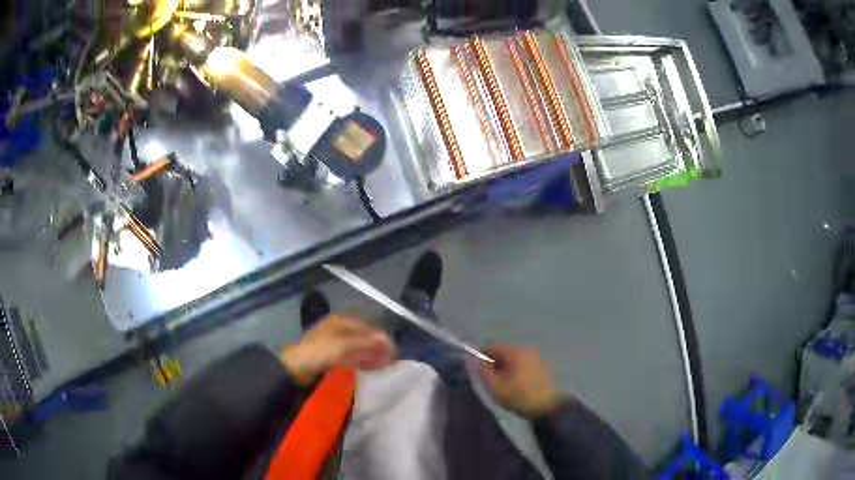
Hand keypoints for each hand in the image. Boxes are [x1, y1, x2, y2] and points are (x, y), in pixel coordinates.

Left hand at [280, 315, 393, 385]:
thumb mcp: (344, 345)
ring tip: (384, 366)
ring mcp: (334, 343)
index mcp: (341, 322)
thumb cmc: (319, 351)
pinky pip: (351, 357)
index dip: (382, 338)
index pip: (368, 327)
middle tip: (391, 360)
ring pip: (358, 348)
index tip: (394, 351)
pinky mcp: (330, 357)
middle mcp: (339, 329)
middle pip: (363, 337)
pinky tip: (369, 368)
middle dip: (377, 347)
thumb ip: (366, 342)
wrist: (294, 367)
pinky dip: (361, 361)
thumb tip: (388, 340)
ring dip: (371, 355)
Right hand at [478, 346, 564, 418]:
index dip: (482, 357)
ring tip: (503, 385)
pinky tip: (516, 386)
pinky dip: (517, 372)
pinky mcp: (543, 367)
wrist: (547, 407)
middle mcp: (527, 350)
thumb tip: (475, 361)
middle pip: (505, 353)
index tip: (477, 370)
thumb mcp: (495, 386)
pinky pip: (524, 365)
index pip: (493, 347)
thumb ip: (483, 371)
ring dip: (506, 369)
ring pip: (515, 360)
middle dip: (495, 364)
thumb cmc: (518, 396)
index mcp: (515, 352)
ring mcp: (537, 358)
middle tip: (490, 380)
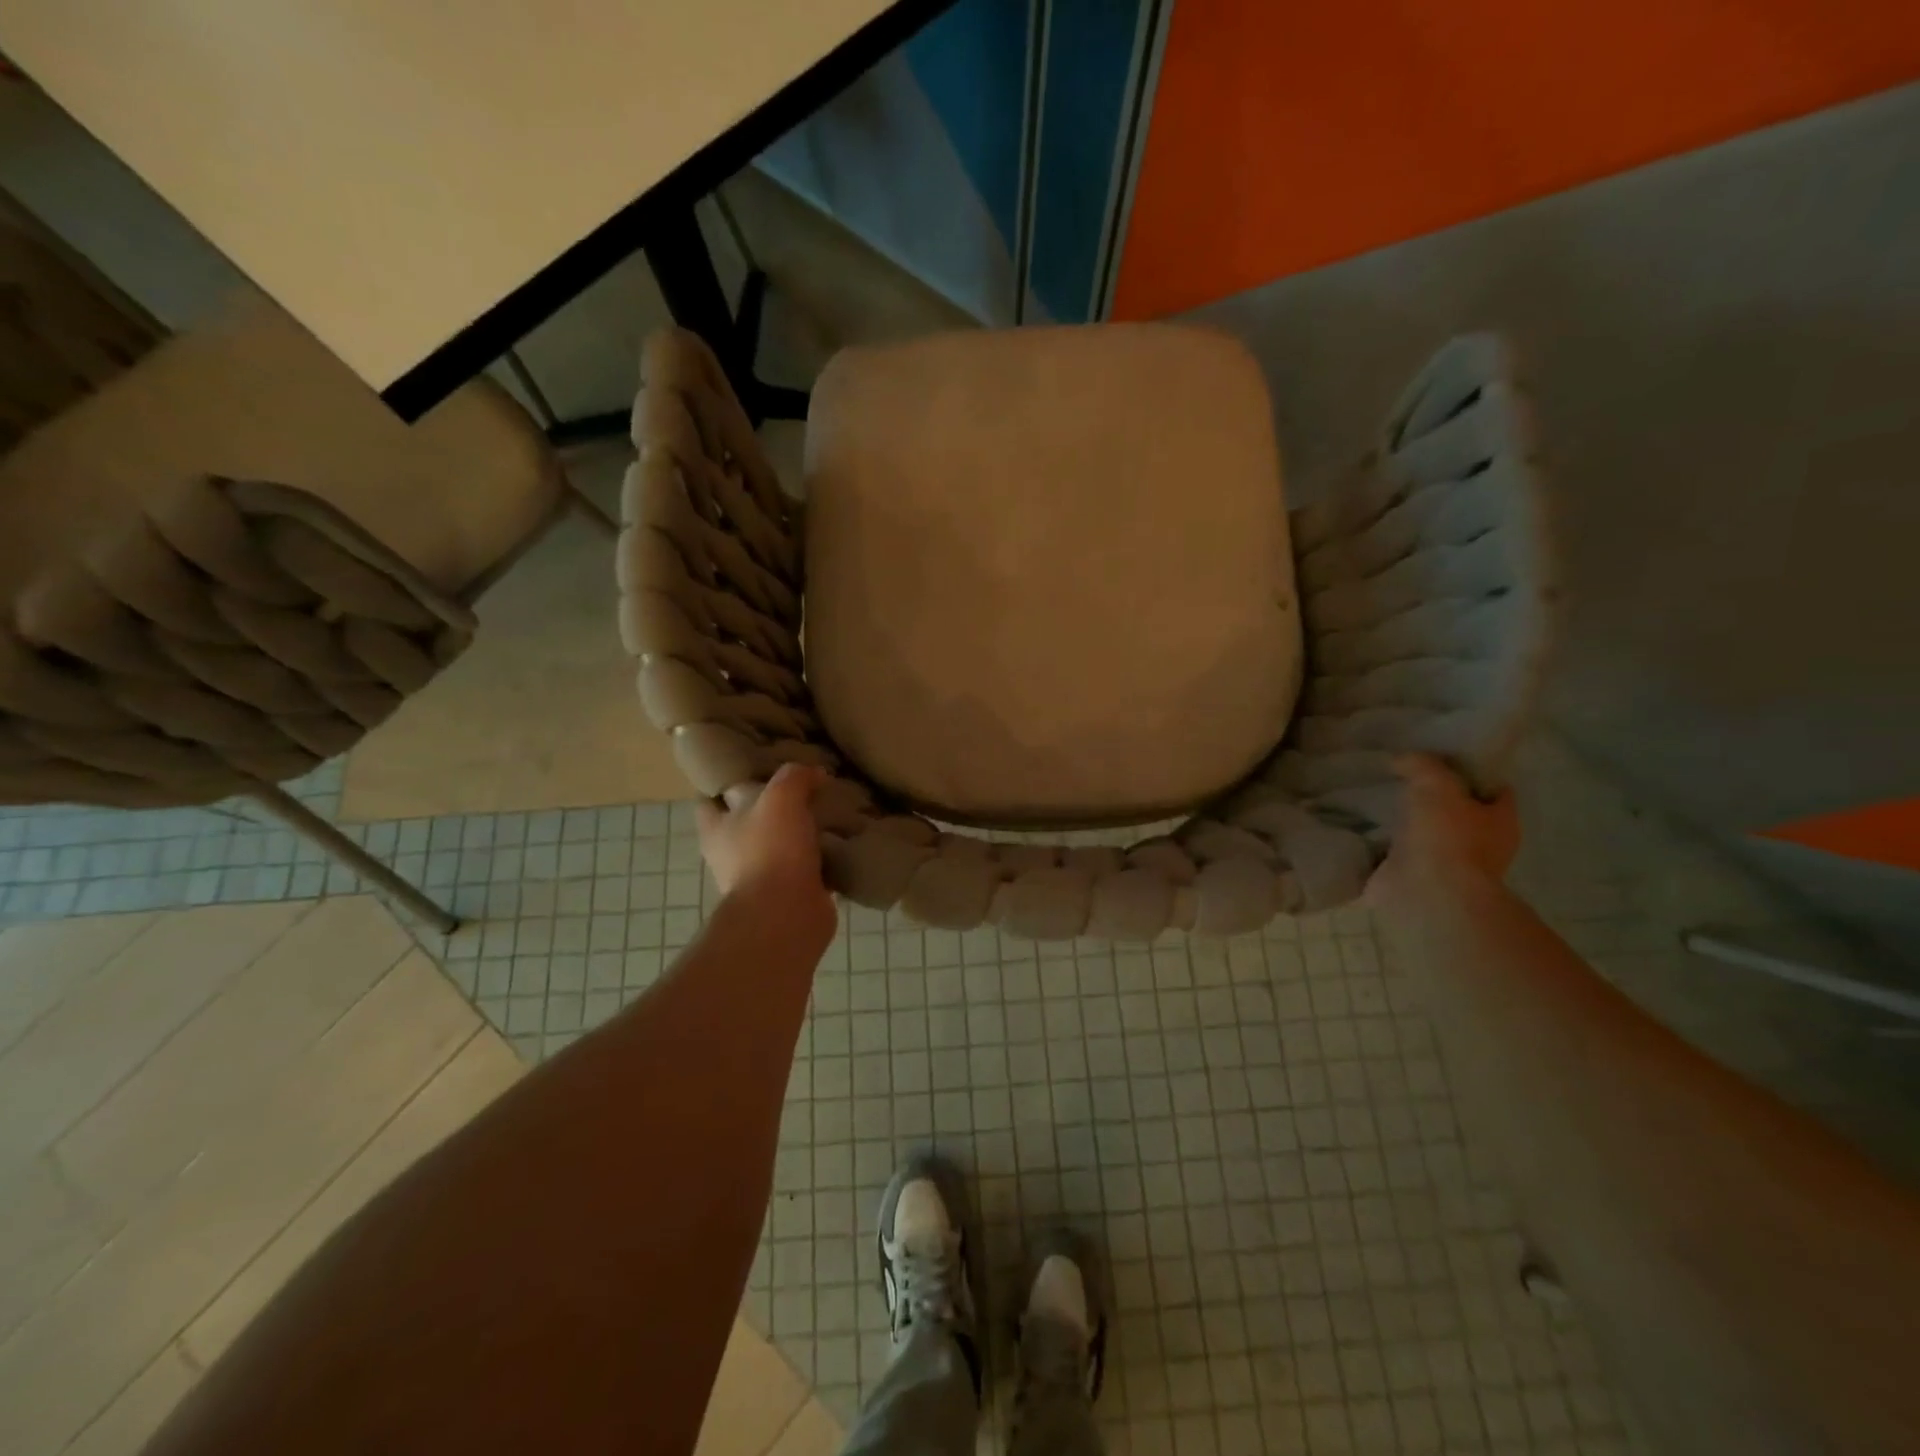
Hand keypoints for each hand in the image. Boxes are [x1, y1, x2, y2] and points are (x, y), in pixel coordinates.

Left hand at [696, 764, 834, 931]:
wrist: (788, 914)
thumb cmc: (771, 850)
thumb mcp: (782, 797)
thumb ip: (795, 777)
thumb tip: (815, 773)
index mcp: (716, 828)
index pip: (709, 798)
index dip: (726, 781)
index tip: (752, 765)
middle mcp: (732, 853)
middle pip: (748, 821)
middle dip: (771, 805)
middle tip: (801, 784)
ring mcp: (760, 877)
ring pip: (780, 844)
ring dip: (800, 832)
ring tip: (828, 809)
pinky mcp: (789, 894)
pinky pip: (806, 868)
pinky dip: (821, 857)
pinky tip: (842, 840)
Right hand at [1368, 753, 1519, 903]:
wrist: (1426, 893)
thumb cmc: (1446, 836)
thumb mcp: (1437, 785)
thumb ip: (1422, 765)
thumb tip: (1402, 759)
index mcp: (1500, 821)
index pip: (1494, 788)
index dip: (1473, 771)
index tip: (1442, 757)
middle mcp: (1480, 845)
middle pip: (1458, 812)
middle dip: (1434, 797)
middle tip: (1402, 776)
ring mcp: (1446, 866)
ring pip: (1426, 834)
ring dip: (1406, 823)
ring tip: (1375, 799)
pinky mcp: (1414, 879)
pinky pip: (1396, 854)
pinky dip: (1381, 844)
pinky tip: (1361, 827)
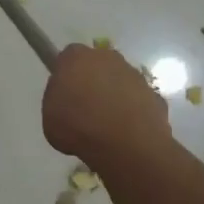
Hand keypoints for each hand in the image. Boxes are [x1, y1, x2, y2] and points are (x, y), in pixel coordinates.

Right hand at [42, 43, 171, 166]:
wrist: (126, 145)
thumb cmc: (79, 127)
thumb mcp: (49, 115)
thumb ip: (57, 98)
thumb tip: (67, 97)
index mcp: (76, 57)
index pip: (68, 57)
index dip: (65, 75)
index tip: (64, 94)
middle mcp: (107, 57)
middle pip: (96, 64)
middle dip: (91, 80)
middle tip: (85, 108)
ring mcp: (134, 74)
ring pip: (119, 80)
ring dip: (113, 95)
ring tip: (107, 124)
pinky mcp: (154, 94)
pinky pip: (137, 99)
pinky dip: (132, 111)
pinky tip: (126, 132)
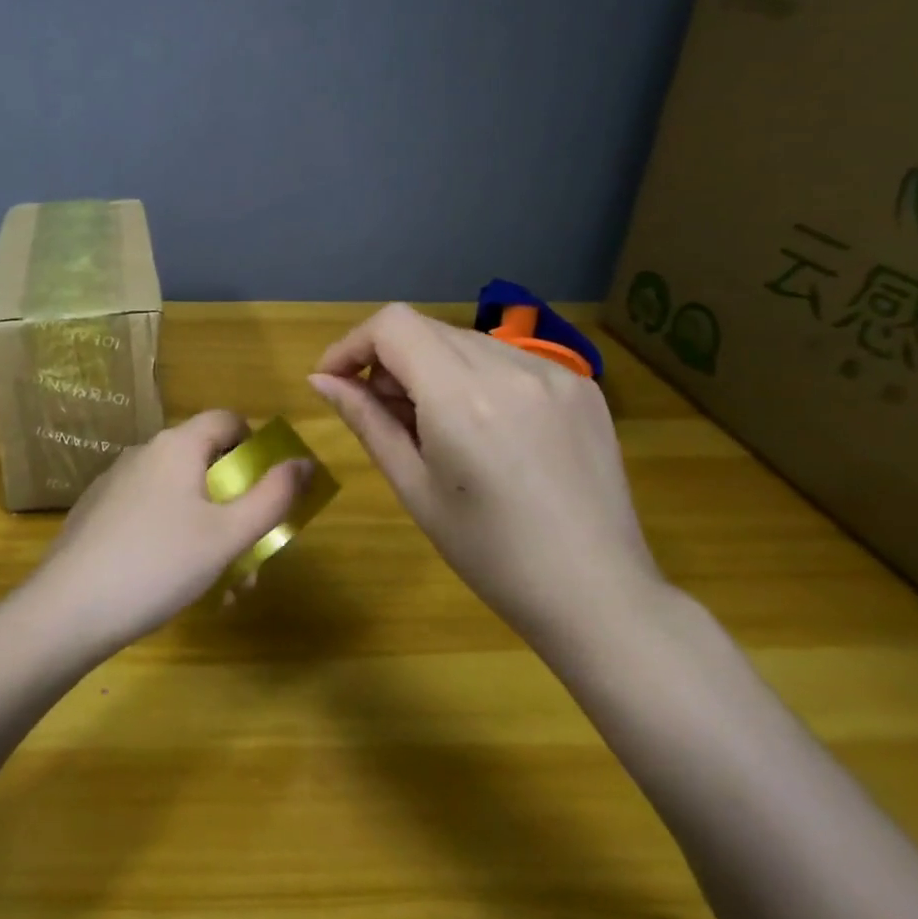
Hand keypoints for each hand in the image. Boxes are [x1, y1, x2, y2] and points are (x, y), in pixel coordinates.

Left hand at [23, 411, 313, 656]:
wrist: (67, 609)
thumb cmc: (158, 564)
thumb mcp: (227, 535)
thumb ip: (272, 497)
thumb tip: (304, 462)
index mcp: (176, 446)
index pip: (227, 419)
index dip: (257, 446)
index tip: (270, 489)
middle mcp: (143, 453)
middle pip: (205, 463)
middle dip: (236, 506)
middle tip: (252, 555)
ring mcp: (115, 483)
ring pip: (178, 495)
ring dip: (209, 531)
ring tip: (221, 587)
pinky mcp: (96, 513)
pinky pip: (149, 513)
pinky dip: (174, 538)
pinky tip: (175, 585)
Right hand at [310, 303, 665, 648]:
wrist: (597, 593)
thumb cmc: (489, 553)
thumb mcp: (414, 488)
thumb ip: (366, 421)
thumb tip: (321, 381)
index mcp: (462, 395)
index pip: (392, 325)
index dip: (352, 345)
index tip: (335, 382)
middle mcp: (510, 366)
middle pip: (426, 329)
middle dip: (389, 360)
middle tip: (386, 415)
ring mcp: (555, 371)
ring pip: (466, 341)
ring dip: (432, 367)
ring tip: (437, 426)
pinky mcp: (582, 386)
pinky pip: (508, 359)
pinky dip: (477, 377)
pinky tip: (486, 428)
_ _ _
Problem statement. Print the material word for word; images are to be left out.

Answer to the problem.
Hand keypoints for each hand in the image. Boxes are [x1, y1, x2, y2] and points are (x, y), in pixel coordinates.

Left hand at [280, 315, 393, 385]:
thumb mcp: (344, 345)
ring tip: (384, 366)
ring mcp: (334, 343)
index mcp: (341, 322)
thumb cmc: (319, 351)
pinky pip: (351, 357)
index dip: (382, 338)
index pip: (368, 327)
middle tip: (391, 360)
ring pip: (358, 348)
index tip: (394, 351)
pinky mcp: (330, 357)
middle mcp: (339, 329)
middle pip: (363, 337)
pinky tip: (369, 368)
middle dip: (377, 347)
thumb ip: (366, 342)
wrist: (294, 367)
pinky dip: (361, 361)
thumb tip: (388, 340)
ring dip: (371, 355)
Right hand at [478, 346, 564, 418]:
index dip: (482, 357)
ring tip: (503, 385)
pinky tip: (516, 386)
pinky dip: (517, 372)
pinky mcp: (543, 367)
wrist: (547, 407)
middle mcp: (527, 350)
thumb tip: (475, 361)
middle pip: (505, 353)
index tip: (477, 370)
thumb mcp: (495, 386)
pinky pip: (524, 365)
index pip: (493, 347)
thumb ip: (483, 371)
ring dip: (506, 369)
ring pip: (515, 360)
middle dip: (495, 364)
thumb cmc: (518, 396)
index mcp: (515, 352)
ring mcp: (537, 358)
middle tip: (490, 380)
Hand keypoints for each hand in the image. Boxes are [x1, y1, x2, y2] and points are (x, y), in pixel coordinates.

Left hand at [696, 764, 834, 931]:
wrist: (788, 914)
thumb cmc: (771, 850)
thumb mcp: (782, 797)
thumb ip: (795, 777)
thumb tip: (815, 773)
index mcp: (716, 828)
index pip: (709, 798)
index dip: (726, 781)
index tip: (752, 765)
middle mcp: (732, 853)
middle pip: (748, 821)
middle dip: (771, 805)
middle tip: (801, 784)
ring mcp: (760, 877)
ring pip: (780, 844)
ring dip: (800, 832)
ring tip: (828, 809)
pinky mcp: (789, 894)
pinky pip: (806, 868)
pinky dip: (821, 857)
pinky tip: (842, 840)
Right hand at [1368, 753, 1519, 903]:
wrist: (1426, 893)
thumb cmc: (1446, 836)
thumb mcp: (1437, 785)
thumb ip: (1422, 765)
thumb tip: (1402, 759)
index mcp: (1500, 821)
index pip: (1494, 788)
index dip: (1473, 771)
index tip: (1442, 757)
middle mcp: (1480, 845)
middle pip: (1458, 812)
middle dip: (1434, 797)
middle tip: (1402, 776)
ring mcp: (1446, 866)
ring pip: (1426, 834)
ring dip: (1406, 823)
ring tip: (1375, 799)
pinky mcp: (1414, 879)
pinky pip: (1396, 854)
pinky dip: (1381, 844)
pinky tip: (1361, 827)
Hand keypoints for each hand in the image. Boxes are [x1, y1, x2, y2] and points are (x, y), in pixel coordinates.

Right hand at [42, 43, 171, 166]:
wrist: (126, 145)
thumb cmc: (79, 127)
thumb mcp: (49, 115)
thumb ip: (57, 98)
thumb tip: (67, 97)
index mcp: (76, 57)
index pip: (68, 57)
index dip: (65, 75)
index tip: (64, 94)
middle mcp: (107, 57)
middle pip: (96, 64)
middle dip: (91, 80)
middle tip: (85, 108)
ring mcp: (134, 74)
ring pip: (119, 80)
ring dip: (113, 95)
ring tip: (107, 124)
pinky mcp: (154, 94)
pinky pip: (137, 99)
pinky dip: (132, 111)
pinky tip: (126, 132)
Hand keypoints for each hand in the image. Boxes are [x1, y1, x2, y2] and points are (x, y), in pixel coordinates.

Left hand at [23, 411, 313, 656]:
wrist: (67, 609)
thumb cmc: (158, 564)
thumb mcp: (227, 535)
thumb ip: (272, 497)
thumb tip: (304, 462)
index mcp: (176, 446)
index pip: (227, 419)
index dip: (257, 446)
index tip: (270, 489)
middle mcp: (143, 453)
middle pip: (205, 463)
middle dip: (236, 506)
middle tip: (252, 555)
ring mcp: (115, 483)
ring pip: (178, 495)
ring dip: (209, 531)
ring tip: (221, 587)
pinky mcp: (96, 513)
pinky pip: (149, 513)
pinky dip: (174, 538)
pinky tip: (175, 585)
Right hand at [310, 303, 665, 648]:
wrist: (597, 593)
thumb cmc: (489, 553)
thumb mcp: (414, 488)
thumb ip: (366, 421)
thumb tip: (321, 381)
index mcp: (462, 395)
index pip: (392, 325)
index dip: (352, 345)
index tip: (335, 382)
middle mcp: (510, 366)
middle pip: (426, 329)
middle dip: (389, 360)
middle tip: (386, 415)
ring mcp: (555, 371)
ring pip: (466, 341)
ring dip: (432, 367)
ring tip: (437, 426)
pinky mcp: (582, 386)
pinky pip: (508, 359)
pinky dip: (477, 377)
pinky tip: (486, 428)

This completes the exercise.